On 1 October 1947 WVS Centres were sent a leaflet about Women’s Home Industries, with the organisation being officially launched in a press conference the following day. WVS members were instructed to send a sample of their knitwear, needlepoint or quilting to Women’s Home Industries Limited, giving an idea of the number or orders they could undertake and an approximate time for delivery. Women whose work was selected as suitable were paid at standard industrial rates and sent the necessary materials. This was made possible by an agreement between Lady Reading and the Board of Trade that raw materials would be supplied to Women’s Home Industries coupon free – rationing of course continued in one form or another in Britain until 1954. Indeed, as Lady Reading stated in a newspaper article, many women working for Women’s Home Industries found a “thrill in having once again lovely materials to work with and retaining the skills of their fingers”.

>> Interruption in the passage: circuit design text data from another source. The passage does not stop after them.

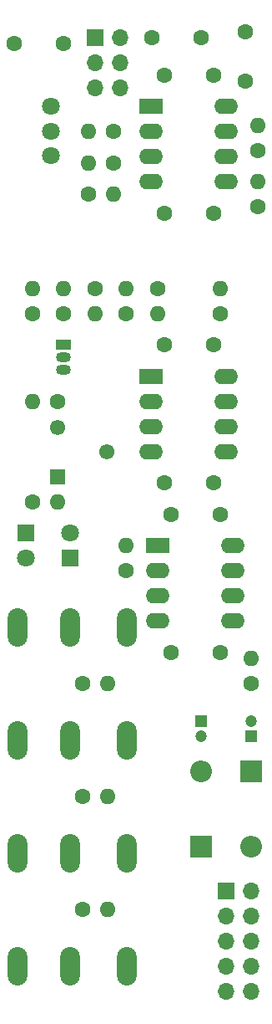
<source format=gbr>
G04 #@! TF.GenerationSoftware,KiCad,Pcbnew,(5.1.10)-1*
G04 #@! TF.CreationDate,2021-08-28T07:27:22+02:00*
G04 #@! TF.ProjectId,Haraldswerk NGF-E LFO Main,48617261-6c64-4737-9765-726b204e4746,rev?*
G04 #@! TF.SameCoordinates,Original*
G04 #@! TF.FileFunction,Soldermask,Top*
G04 #@! TF.FilePolarity,Negative*
%FSLAX46Y46*%
G04 Gerber Fmt 4.6, Leading zero omitted, Abs format (unit mm)*
G04 Created by KiCad (PCBNEW (5.1.10)-1) date 2021-08-28 07:27:22*
%MOMM*%
%LPD*%
G01*
G04 APERTURE LIST*
%ADD10O,1.700000X1.700000*%
%ADD11R,1.700000X1.700000*%
%ADD12C,1.600000*%
%ADD13O,1.600000X1.600000*%
%ADD14C,1.550000*%
%ADD15R,1.550000X1.550000*%
%ADD16C,1.800000*%
%ADD17O,2.000000X3.900000*%
%ADD18O,2.400000X1.600000*%
%ADD19R,2.400000X1.600000*%
%ADD20O,2.200000X2.200000*%
%ADD21R,2.200000X2.200000*%
%ADD22R,1.500000X1.050000*%
%ADD23O,1.500000X1.050000*%
%ADD24R,1.800000X1.800000*%
%ADD25C,1.200000*%
%ADD26R,1.200000X1.200000*%
G04 APERTURE END LIST*
D10*
G04 #@! TO.C,J6*
X12065000Y-7620000D03*
X9525000Y-7620000D03*
X12065000Y-5080000D03*
X9525000Y-5080000D03*
X12065000Y-2540000D03*
D11*
X9525000Y-2540000D03*
G04 #@! TD*
D12*
G04 #@! TO.C,C11*
X24765000Y-1985000D03*
X24765000Y-6985000D03*
G04 #@! TD*
G04 #@! TO.C,C10*
X15320000Y-2540000D03*
X20320000Y-2540000D03*
G04 #@! TD*
D13*
G04 #@! TO.C,R16*
X10795000Y-67945000D03*
D12*
X8255000Y-67945000D03*
G04 #@! TD*
D14*
G04 #@! TO.C,T1*
X10715000Y-44490000D03*
D15*
X5715000Y-46990000D03*
D14*
X5715000Y-41990000D03*
G04 #@! TD*
D16*
G04 #@! TO.C,RV1*
X5080000Y-9525000D03*
X5080000Y-12025000D03*
X5080000Y-14525000D03*
G04 #@! TD*
D17*
G04 #@! TO.C,J4*
X12800000Y-62230000D03*
X7000000Y-62230000D03*
X1700000Y-62230000D03*
G04 #@! TD*
G04 #@! TO.C,J3*
X12800000Y-73660000D03*
X7000000Y-73660000D03*
X1700000Y-73660000D03*
G04 #@! TD*
G04 #@! TO.C,J2*
X12800000Y-85090000D03*
X7000000Y-85090000D03*
X1700000Y-85090000D03*
G04 #@! TD*
G04 #@! TO.C,J1*
X12800000Y-96520000D03*
X7000000Y-96520000D03*
X1700000Y-96520000D03*
G04 #@! TD*
D18*
G04 #@! TO.C,U3*
X23495000Y-53975000D03*
X15875000Y-61595000D03*
X23495000Y-56515000D03*
X15875000Y-59055000D03*
X23495000Y-59055000D03*
X15875000Y-56515000D03*
X23495000Y-61595000D03*
D19*
X15875000Y-53975000D03*
G04 #@! TD*
D18*
G04 #@! TO.C,U2*
X22860000Y-36830000D03*
X15240000Y-44450000D03*
X22860000Y-39370000D03*
X15240000Y-41910000D03*
X22860000Y-41910000D03*
X15240000Y-39370000D03*
X22860000Y-44450000D03*
D19*
X15240000Y-36830000D03*
G04 #@! TD*
D18*
G04 #@! TO.C,U1*
X22860000Y-9525000D03*
X15240000Y-17145000D03*
X22860000Y-12065000D03*
X15240000Y-14605000D03*
X22860000Y-14605000D03*
X15240000Y-12065000D03*
X22860000Y-17145000D03*
D19*
X15240000Y-9525000D03*
G04 #@! TD*
D13*
G04 #@! TO.C,R18*
X25400000Y-65405000D03*
D12*
X25400000Y-67945000D03*
G04 #@! TD*
D13*
G04 #@! TO.C,R17*
X12700000Y-53975000D03*
D12*
X12700000Y-56515000D03*
G04 #@! TD*
D13*
G04 #@! TO.C,R15*
X10795000Y-79375000D03*
D12*
X8255000Y-79375000D03*
G04 #@! TD*
D13*
G04 #@! TO.C,R14*
X22225000Y-27940000D03*
D12*
X22225000Y-30480000D03*
G04 #@! TD*
D13*
G04 #@! TO.C,R13*
X15875000Y-30480000D03*
D12*
X15875000Y-27940000D03*
G04 #@! TD*
D13*
G04 #@! TO.C,R12*
X10795000Y-90805000D03*
D12*
X8255000Y-90805000D03*
G04 #@! TD*
D13*
G04 #@! TO.C,R11*
X12700000Y-27940000D03*
D12*
X12700000Y-30480000D03*
G04 #@! TD*
D13*
G04 #@! TO.C,R10*
X6350000Y-27940000D03*
D12*
X6350000Y-30480000D03*
G04 #@! TD*
D13*
G04 #@! TO.C,R9*
X9525000Y-30480000D03*
D12*
X9525000Y-27940000D03*
G04 #@! TD*
D13*
G04 #@! TO.C,R8*
X3175000Y-27940000D03*
D12*
X3175000Y-30480000D03*
G04 #@! TD*
D13*
G04 #@! TO.C,R7*
X5715000Y-49530000D03*
D12*
X3175000Y-49530000D03*
G04 #@! TD*
D13*
G04 #@! TO.C,R6*
X3175000Y-39370000D03*
D12*
X5715000Y-39370000D03*
G04 #@! TD*
D13*
G04 #@! TO.C,R5*
X26035000Y-17145000D03*
D12*
X26035000Y-19685000D03*
G04 #@! TD*
D13*
G04 #@! TO.C,R4*
X26035000Y-11430000D03*
D12*
X26035000Y-13970000D03*
G04 #@! TD*
D13*
G04 #@! TO.C,R3*
X11430000Y-18415000D03*
D12*
X8890000Y-18415000D03*
G04 #@! TD*
D13*
G04 #@! TO.C,R2*
X8890000Y-12065000D03*
D12*
X11430000Y-12065000D03*
G04 #@! TD*
D13*
G04 #@! TO.C,R1*
X8890000Y-15240000D03*
D12*
X11430000Y-15240000D03*
G04 #@! TD*
D20*
G04 #@! TO.C,D4*
X20320000Y-76835000D03*
D21*
X20320000Y-84455000D03*
G04 #@! TD*
D20*
G04 #@! TO.C,D3*
X25400000Y-84455000D03*
D21*
X25400000Y-76835000D03*
G04 #@! TD*
D12*
G04 #@! TO.C,C9*
X17225000Y-64770000D03*
X22225000Y-64770000D03*
G04 #@! TD*
G04 #@! TO.C,C8*
X17225000Y-50800000D03*
X22225000Y-50800000D03*
G04 #@! TD*
G04 #@! TO.C,C7*
X16590000Y-47625000D03*
X21590000Y-47625000D03*
G04 #@! TD*
G04 #@! TO.C,C6*
X16590000Y-6350000D03*
X21590000Y-6350000D03*
G04 #@! TD*
G04 #@! TO.C,C5*
X16590000Y-20320000D03*
X21590000Y-20320000D03*
G04 #@! TD*
G04 #@! TO.C,C4*
X16590000Y-33655000D03*
X21590000Y-33655000D03*
G04 #@! TD*
G04 #@! TO.C,C1*
X1350000Y-3175000D03*
X6350000Y-3175000D03*
G04 #@! TD*
D22*
G04 #@! TO.C,Q1*
X6350000Y-33655000D03*
D23*
X6350000Y-36195000D03*
X6350000Y-34925000D03*
G04 #@! TD*
D10*
G04 #@! TO.C,J5*
X25400000Y-99060000D03*
X22860000Y-99060000D03*
X25400000Y-96520000D03*
X22860000Y-96520000D03*
X25400000Y-93980000D03*
X22860000Y-93980000D03*
X25400000Y-91440000D03*
X22860000Y-91440000D03*
X25400000Y-88900000D03*
D11*
X22860000Y-88900000D03*
G04 #@! TD*
D16*
G04 #@! TO.C,D2*
X2540000Y-55245000D03*
D24*
X2540000Y-52705000D03*
G04 #@! TD*
D16*
G04 #@! TO.C,D1*
X6985000Y-52705000D03*
D24*
X6985000Y-55245000D03*
G04 #@! TD*
D25*
G04 #@! TO.C,C3*
X20320000Y-73255000D03*
D26*
X20320000Y-71755000D03*
G04 #@! TD*
D25*
G04 #@! TO.C,C2*
X25400000Y-71755000D03*
D26*
X25400000Y-73255000D03*
G04 #@! TD*
M02*

</source>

Women of all social classes contributed to Women’s Home Industries. Even Queen Mary sent them six embroidered floral chair seats, which were sold in New York for $10,000 with proceeds donated to the Queen’s Institute of District Nursing. Queen Mary’s needlework later generated even more money for the nation when her carpet was exhibited across the USA and Canada. You can read more about Queen’s Mary’s carpet here
Women’s Home Industries was a huge success, and by 1953 had “developed into a well-established business, executing wholesale orders for the most fashionable stores in the United States and Canada”. Whilst the association between Women’s Home Industries and the WVS had ended by 1958, Lady Reading remained Chair of both. Women’s Home Industries is yet another example of the role the WVS played in the social and economic life of Britain during and after the Second World War. Without the initial sponsorship of WVS, Women’s Home Industries almost certainly would not have existed and the beautiful handiwork of women across the country would have remained unknown.